# [ACTION ITEM]
Output every record word for word.

(Items from a dataset)
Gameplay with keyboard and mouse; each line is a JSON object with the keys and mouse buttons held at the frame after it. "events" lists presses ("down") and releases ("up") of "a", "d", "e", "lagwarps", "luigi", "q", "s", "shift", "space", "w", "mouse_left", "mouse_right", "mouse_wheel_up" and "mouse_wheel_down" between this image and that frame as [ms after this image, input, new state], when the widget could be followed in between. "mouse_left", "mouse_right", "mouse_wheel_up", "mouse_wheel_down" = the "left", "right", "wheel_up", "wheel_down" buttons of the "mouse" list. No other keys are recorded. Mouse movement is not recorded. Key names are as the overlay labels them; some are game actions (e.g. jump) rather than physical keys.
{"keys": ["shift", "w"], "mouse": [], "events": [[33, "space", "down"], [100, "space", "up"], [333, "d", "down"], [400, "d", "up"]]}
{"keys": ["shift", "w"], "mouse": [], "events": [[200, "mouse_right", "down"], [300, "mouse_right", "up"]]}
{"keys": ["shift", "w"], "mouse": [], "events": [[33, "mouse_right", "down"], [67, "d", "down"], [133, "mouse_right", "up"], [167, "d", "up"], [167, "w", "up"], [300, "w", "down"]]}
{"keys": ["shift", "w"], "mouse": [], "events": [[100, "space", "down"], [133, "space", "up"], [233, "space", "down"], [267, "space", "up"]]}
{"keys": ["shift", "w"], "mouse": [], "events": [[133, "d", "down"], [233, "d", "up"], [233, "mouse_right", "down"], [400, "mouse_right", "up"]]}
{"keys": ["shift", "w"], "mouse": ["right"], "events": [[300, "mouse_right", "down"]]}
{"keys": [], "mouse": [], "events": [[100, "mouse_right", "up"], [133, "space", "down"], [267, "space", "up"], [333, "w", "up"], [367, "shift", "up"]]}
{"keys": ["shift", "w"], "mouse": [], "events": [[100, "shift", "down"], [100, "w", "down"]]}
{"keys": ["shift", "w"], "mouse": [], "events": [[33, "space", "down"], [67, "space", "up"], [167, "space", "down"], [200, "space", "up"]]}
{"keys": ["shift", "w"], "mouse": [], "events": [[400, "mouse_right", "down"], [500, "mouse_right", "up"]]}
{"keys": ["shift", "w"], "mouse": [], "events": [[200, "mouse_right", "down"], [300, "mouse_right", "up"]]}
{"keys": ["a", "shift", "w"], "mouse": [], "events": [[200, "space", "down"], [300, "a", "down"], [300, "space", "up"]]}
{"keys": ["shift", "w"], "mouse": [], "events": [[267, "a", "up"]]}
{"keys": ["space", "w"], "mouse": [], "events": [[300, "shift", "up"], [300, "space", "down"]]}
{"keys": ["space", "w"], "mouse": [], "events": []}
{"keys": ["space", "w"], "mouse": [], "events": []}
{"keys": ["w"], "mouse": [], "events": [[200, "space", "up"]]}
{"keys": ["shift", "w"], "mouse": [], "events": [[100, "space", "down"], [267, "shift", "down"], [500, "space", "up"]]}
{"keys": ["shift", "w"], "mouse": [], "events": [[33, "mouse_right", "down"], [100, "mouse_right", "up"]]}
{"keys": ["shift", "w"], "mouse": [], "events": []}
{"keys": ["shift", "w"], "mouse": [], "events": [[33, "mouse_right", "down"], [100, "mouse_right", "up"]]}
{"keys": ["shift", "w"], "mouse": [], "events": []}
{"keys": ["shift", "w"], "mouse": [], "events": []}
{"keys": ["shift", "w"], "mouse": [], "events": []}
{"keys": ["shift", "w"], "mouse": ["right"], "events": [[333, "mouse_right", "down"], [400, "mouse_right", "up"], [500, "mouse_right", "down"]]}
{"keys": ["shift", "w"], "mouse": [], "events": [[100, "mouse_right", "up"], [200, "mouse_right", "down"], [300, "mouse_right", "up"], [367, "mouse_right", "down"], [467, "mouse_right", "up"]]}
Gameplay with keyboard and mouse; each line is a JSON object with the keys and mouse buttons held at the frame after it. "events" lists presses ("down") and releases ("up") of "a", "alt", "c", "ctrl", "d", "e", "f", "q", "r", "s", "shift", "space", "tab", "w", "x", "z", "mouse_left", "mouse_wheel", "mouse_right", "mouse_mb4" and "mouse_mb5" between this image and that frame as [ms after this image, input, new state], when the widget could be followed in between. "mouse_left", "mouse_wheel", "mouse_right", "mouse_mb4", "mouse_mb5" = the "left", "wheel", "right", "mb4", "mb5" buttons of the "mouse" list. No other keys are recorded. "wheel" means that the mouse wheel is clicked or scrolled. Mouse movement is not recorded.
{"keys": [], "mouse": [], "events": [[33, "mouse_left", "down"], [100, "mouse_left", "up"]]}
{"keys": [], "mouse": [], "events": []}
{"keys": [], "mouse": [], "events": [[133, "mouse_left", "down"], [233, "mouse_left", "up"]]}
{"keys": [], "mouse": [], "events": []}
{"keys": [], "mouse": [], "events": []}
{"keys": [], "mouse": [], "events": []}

# [RESULT OF THE TASK]
Gameplay with keyboard and mouse; each line is a JSON object with the keys and mouse buttons held at the frame after it. "events" lists presses ("down") and releases ("up") of "a", "d", "e", "lagwarps", "luigi", "q", "s", "shift", "space", "w", "mouse_left", "mouse_right", "mouse_wheel_up" and "mouse_wheel_down" between this image and that frame as [ms after this image, input, new state], when the widget could be followed in between. "mouse_left", "mouse_right", "mouse_wheel_up", "mouse_wheel_down" = the "left", "right", "wheel_up", "wheel_down" buttons of the "mouse" list. No other keys are recorded. Mouse movement is not recorded. Key names are as the overlay labels them; some are game actions (e.g. jump) rather than physical keys.
{"keys": ["shift", "w"], "mouse": [], "events": [[33, "space", "down"], [100, "space", "up"], [333, "d", "down"], [400, "d", "up"]]}
{"keys": ["shift", "w"], "mouse": [], "events": [[200, "mouse_right", "down"], [300, "mouse_right", "up"]]}
{"keys": ["shift", "w"], "mouse": [], "events": [[33, "mouse_right", "down"], [67, "d", "down"], [133, "mouse_right", "up"], [167, "d", "up"], [167, "w", "up"], [300, "w", "down"]]}
{"keys": ["shift", "w"], "mouse": [], "events": [[100, "space", "down"], [133, "space", "up"], [233, "space", "down"], [267, "space", "up"]]}
{"keys": ["shift", "w"], "mouse": [], "events": [[133, "d", "down"], [233, "d", "up"], [233, "mouse_right", "down"], [400, "mouse_right", "up"]]}
{"keys": ["shift", "w"], "mouse": ["right"], "events": [[300, "mouse_right", "down"]]}
{"keys": [], "mouse": [], "events": [[100, "mouse_right", "up"], [133, "space", "down"], [267, "space", "up"], [333, "w", "up"], [367, "shift", "up"]]}
{"keys": ["shift", "w"], "mouse": [], "events": [[100, "shift", "down"], [100, "w", "down"]]}
{"keys": ["shift", "w"], "mouse": [], "events": [[33, "space", "down"], [67, "space", "up"], [167, "space", "down"], [200, "space", "up"]]}
{"keys": ["shift", "w"], "mouse": [], "events": [[400, "mouse_right", "down"], [500, "mouse_right", "up"]]}
{"keys": ["shift", "w"], "mouse": [], "events": [[200, "mouse_right", "down"], [300, "mouse_right", "up"]]}
{"keys": ["a", "shift", "w"], "mouse": [], "events": [[200, "space", "down"], [300, "a", "down"], [300, "space", "up"]]}
{"keys": ["shift", "w"], "mouse": [], "events": [[267, "a", "up"]]}
{"keys": ["space", "w"], "mouse": [], "events": [[300, "shift", "up"], [300, "space", "down"]]}
{"keys": ["space", "w"], "mouse": [], "events": []}
{"keys": ["space", "w"], "mouse": [], "events": []}
{"keys": ["w"], "mouse": [], "events": [[200, "space", "up"]]}
{"keys": ["shift", "w"], "mouse": [], "events": [[100, "space", "down"], [267, "shift", "down"], [500, "space", "up"]]}
{"keys": ["shift", "w"], "mouse": [], "events": [[33, "mouse_right", "down"], [100, "mouse_right", "up"]]}
{"keys": ["shift", "w"], "mouse": [], "events": []}
{"keys": ["shift", "w"], "mouse": [], "events": [[33, "mouse_right", "down"], [100, "mouse_right", "up"]]}
{"keys": ["shift", "w"], "mouse": [], "events": []}
{"keys": ["shift", "w"], "mouse": [], "events": []}
{"keys": ["shift", "w"], "mouse": [], "events": []}
{"keys": ["shift", "w"], "mouse": ["right"], "events": [[333, "mouse_right", "down"], [400, "mouse_right", "up"], [500, "mouse_right", "down"]]}
{"keys": ["shift", "w"], "mouse": [], "events": [[100, "mouse_right", "up"], [200, "mouse_right", "down"], [300, "mouse_right", "up"], [367, "mouse_right", "down"], [467, "mouse_right", "up"]]}
Gameplay with keyboard and mouse; each line is a JSON object with the keys and mouse buttons held at the frame after it. "events" lists presses ("down") and releases ("up") of "a", "alt", "c", "ctrl", "d", "e", "f", "q", "r", "s", "shift", "space", "tab", "w", "x", "z", "mouse_left", "mouse_wheel", "mouse_right", "mouse_mb4" and "mouse_mb5" between this image and that frame as [ms after this image, input, new state], when the widget could be followed in between. "mouse_left", "mouse_wheel", "mouse_right", "mouse_mb4", "mouse_mb5" = the "left", "wheel", "right", "mb4", "mb5" buttons of the "mouse" list. No other keys are recorded. "wheel" means that the mouse wheel is clicked or scrolled. Mouse movement is not recorded.
{"keys": [], "mouse": [], "events": [[33, "mouse_left", "down"], [100, "mouse_left", "up"]]}
{"keys": [], "mouse": [], "events": []}
{"keys": [], "mouse": [], "events": [[133, "mouse_left", "down"], [233, "mouse_left", "up"]]}
{"keys": [], "mouse": [], "events": []}
{"keys": [], "mouse": [], "events": []}
{"keys": [], "mouse": [], "events": []}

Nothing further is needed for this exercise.